Arrange every line of the material below as a Markdown table with two columns, Row and Line, numbering the rows in order and leaving out blank lines. Leave the pictures out of the table.

(begin)

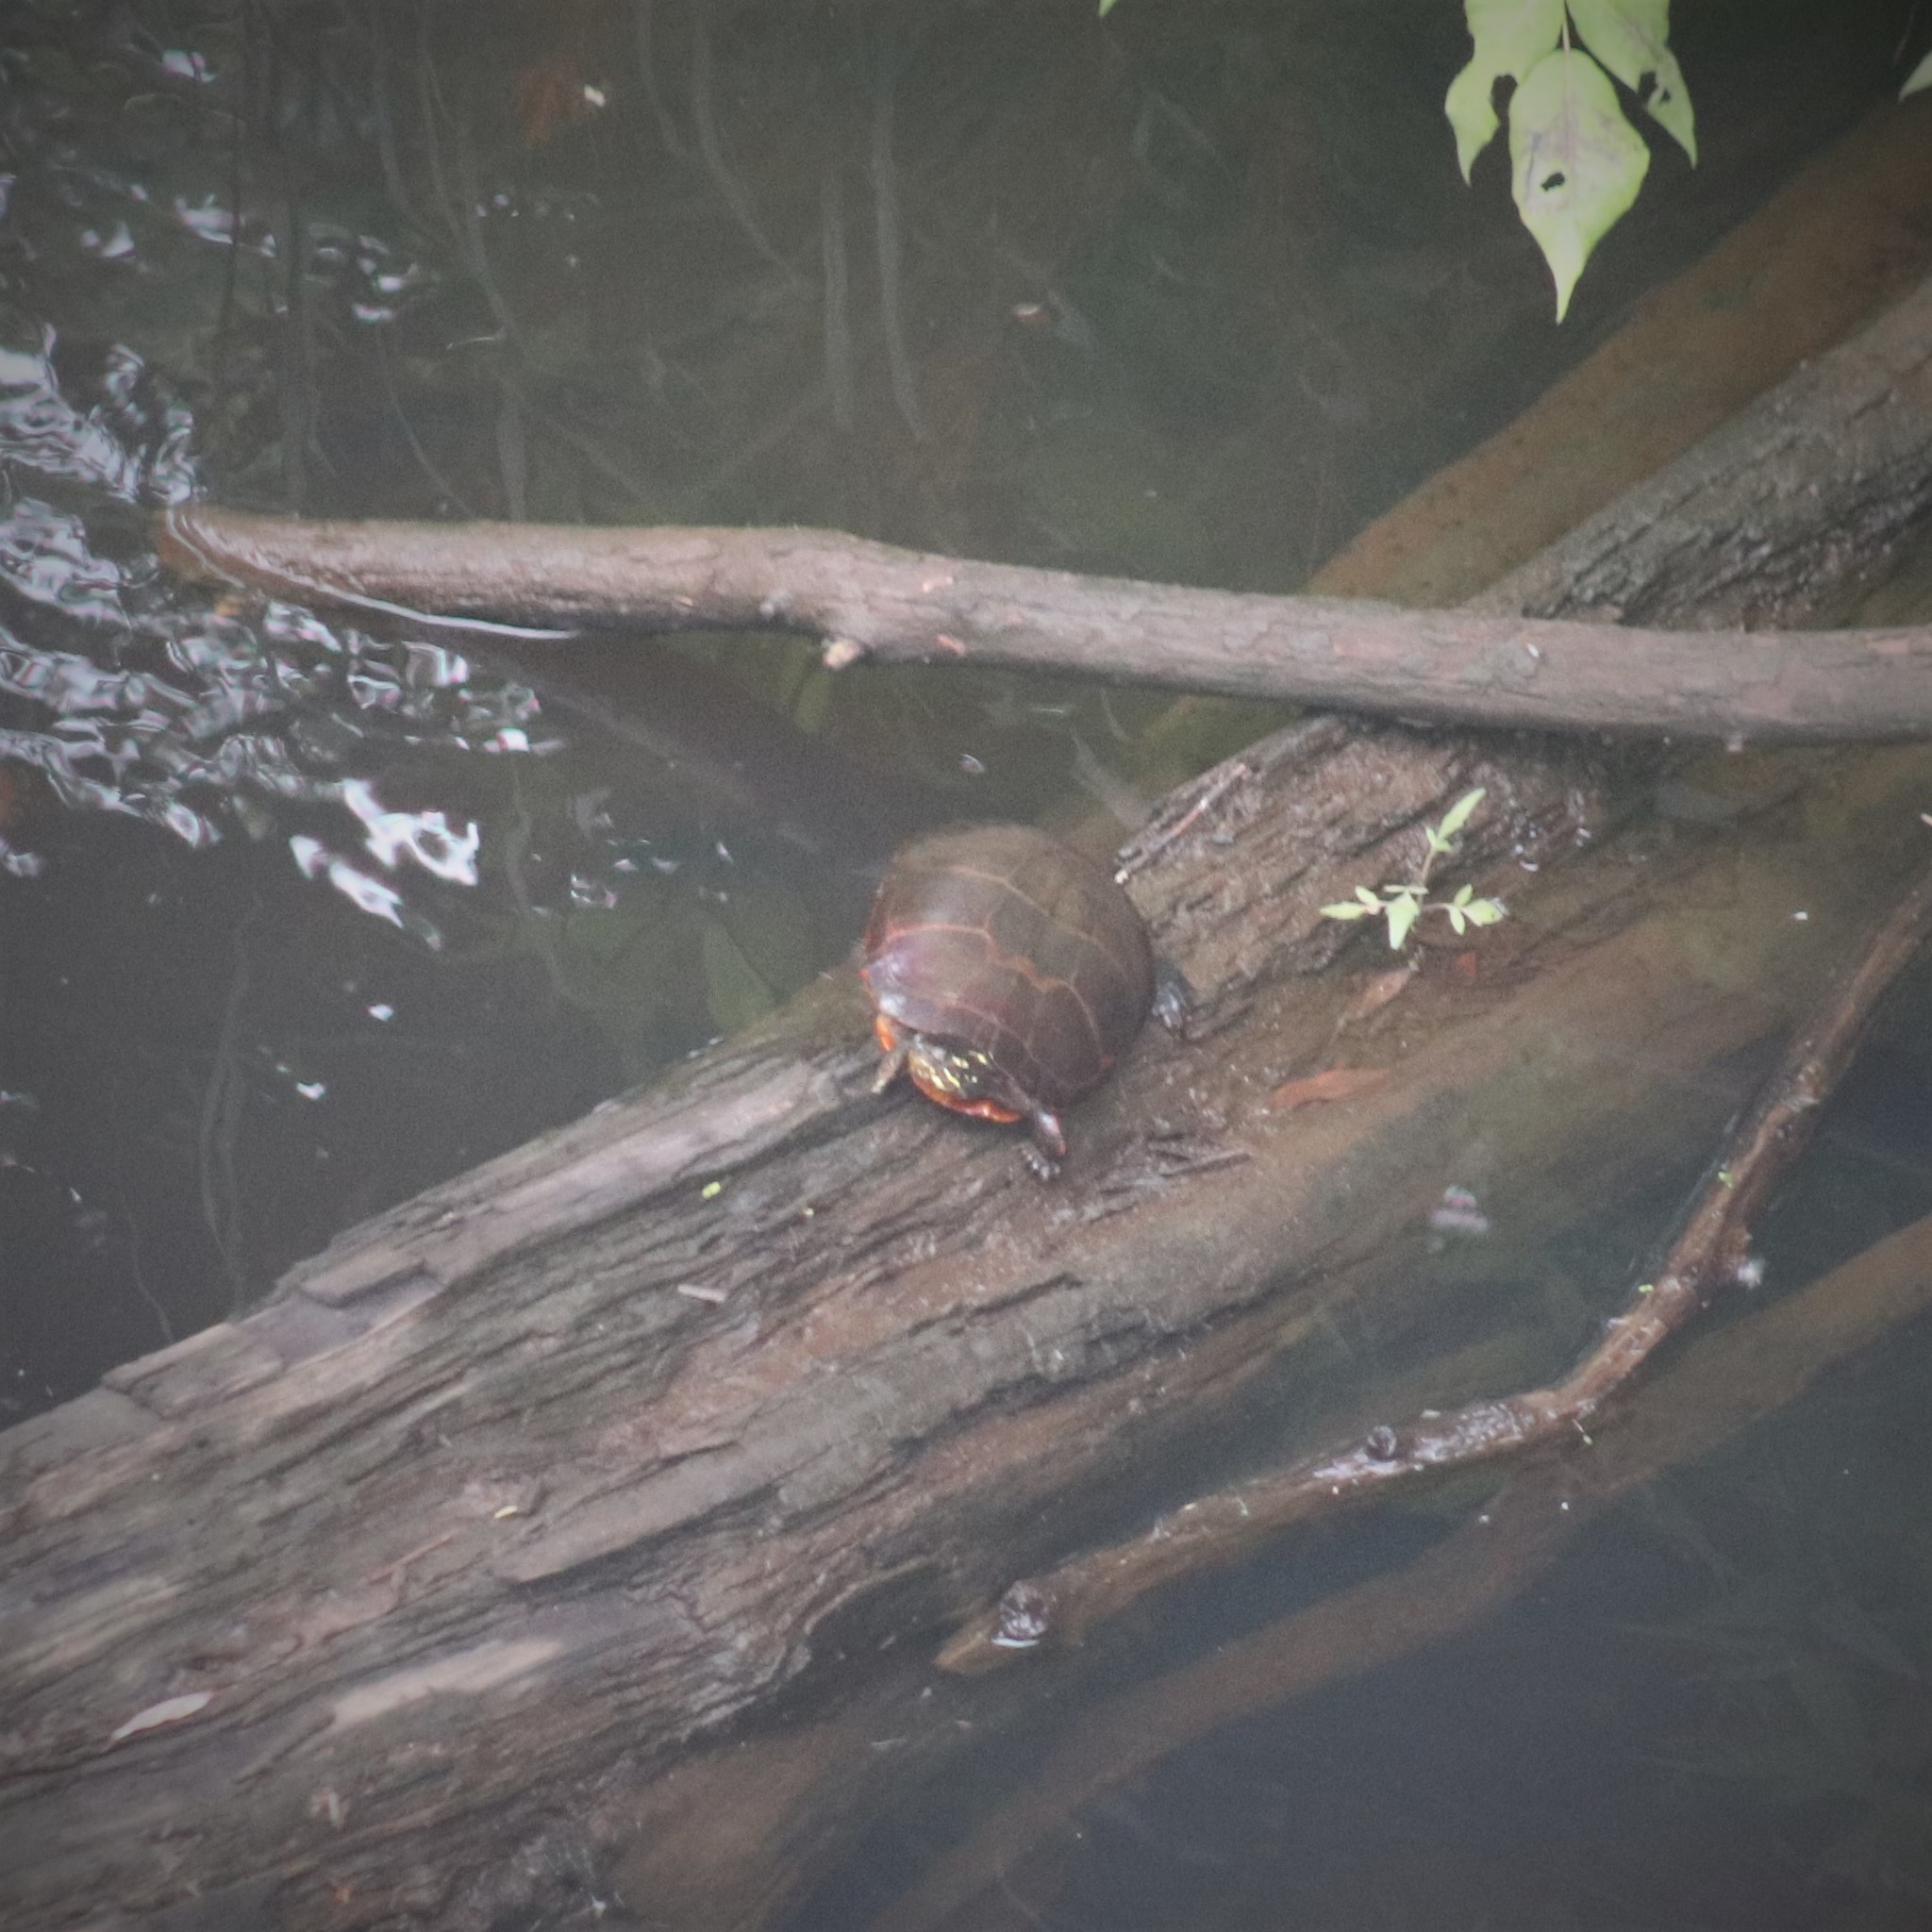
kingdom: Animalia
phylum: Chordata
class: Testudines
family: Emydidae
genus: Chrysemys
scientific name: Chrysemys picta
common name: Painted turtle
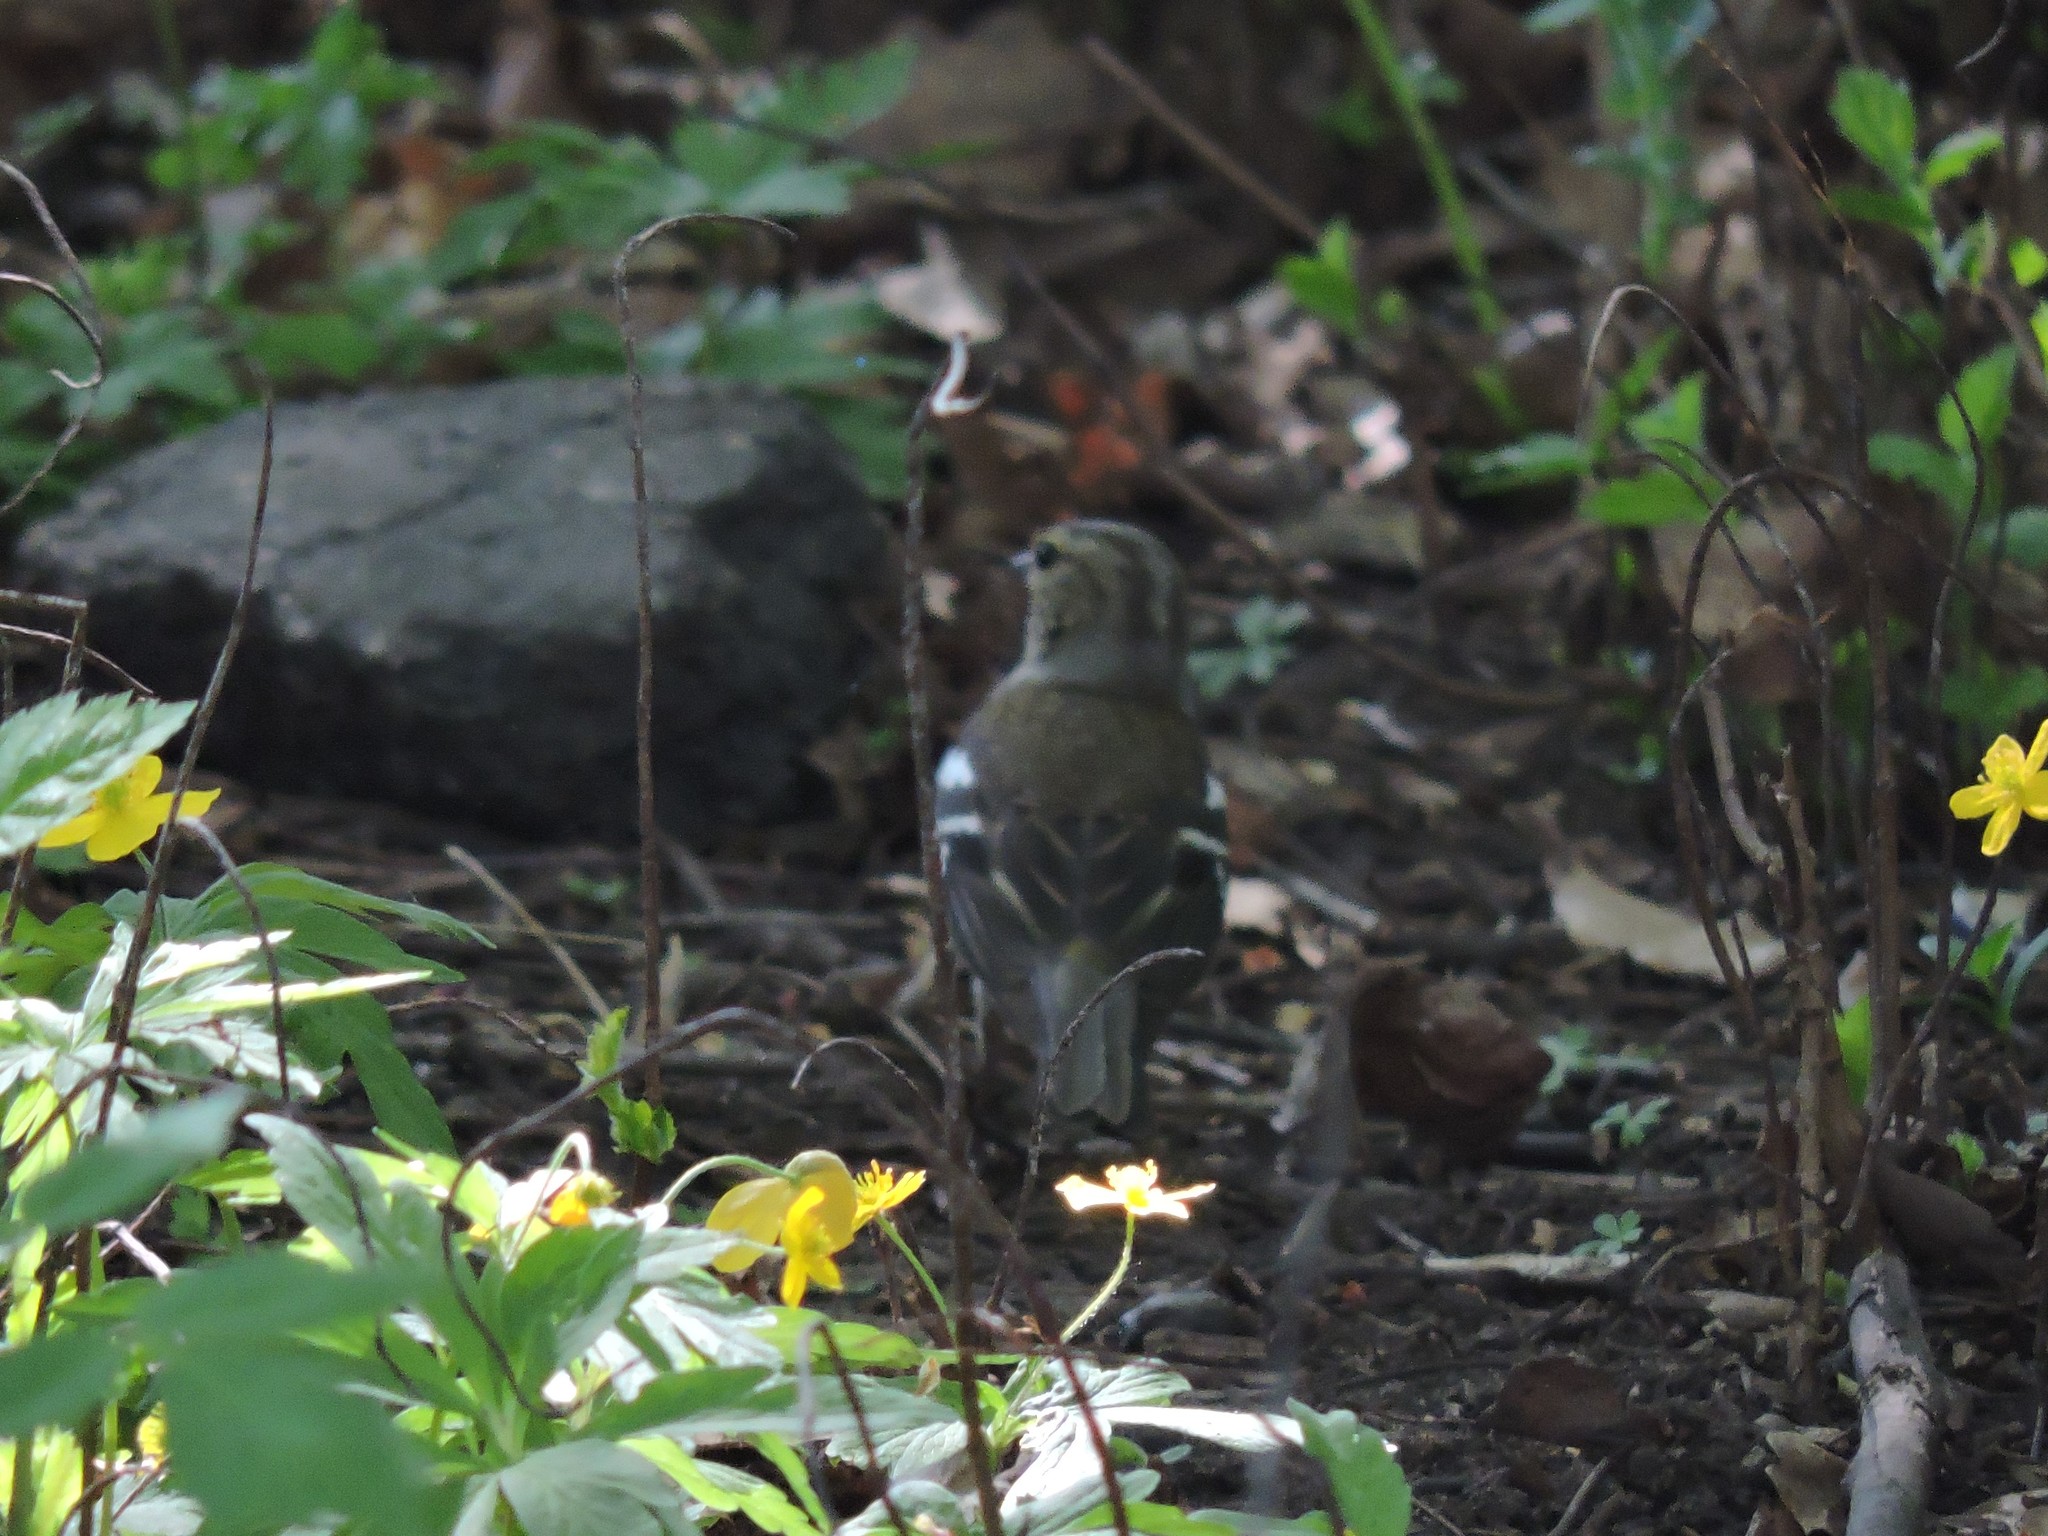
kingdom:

(end)

_Answer in full_.
| Row | Line |
|---|---|
| 1 | kingdom: Animalia |
| 2 | phylum: Chordata |
| 3 | class: Testudines |
| 4 | family: Emydidae |
| 5 | genus: Chrysemys |
| 6 | scientific name: Chrysemys picta |
| 7 | common name: Painted turtle |
| 8 | kingdom: |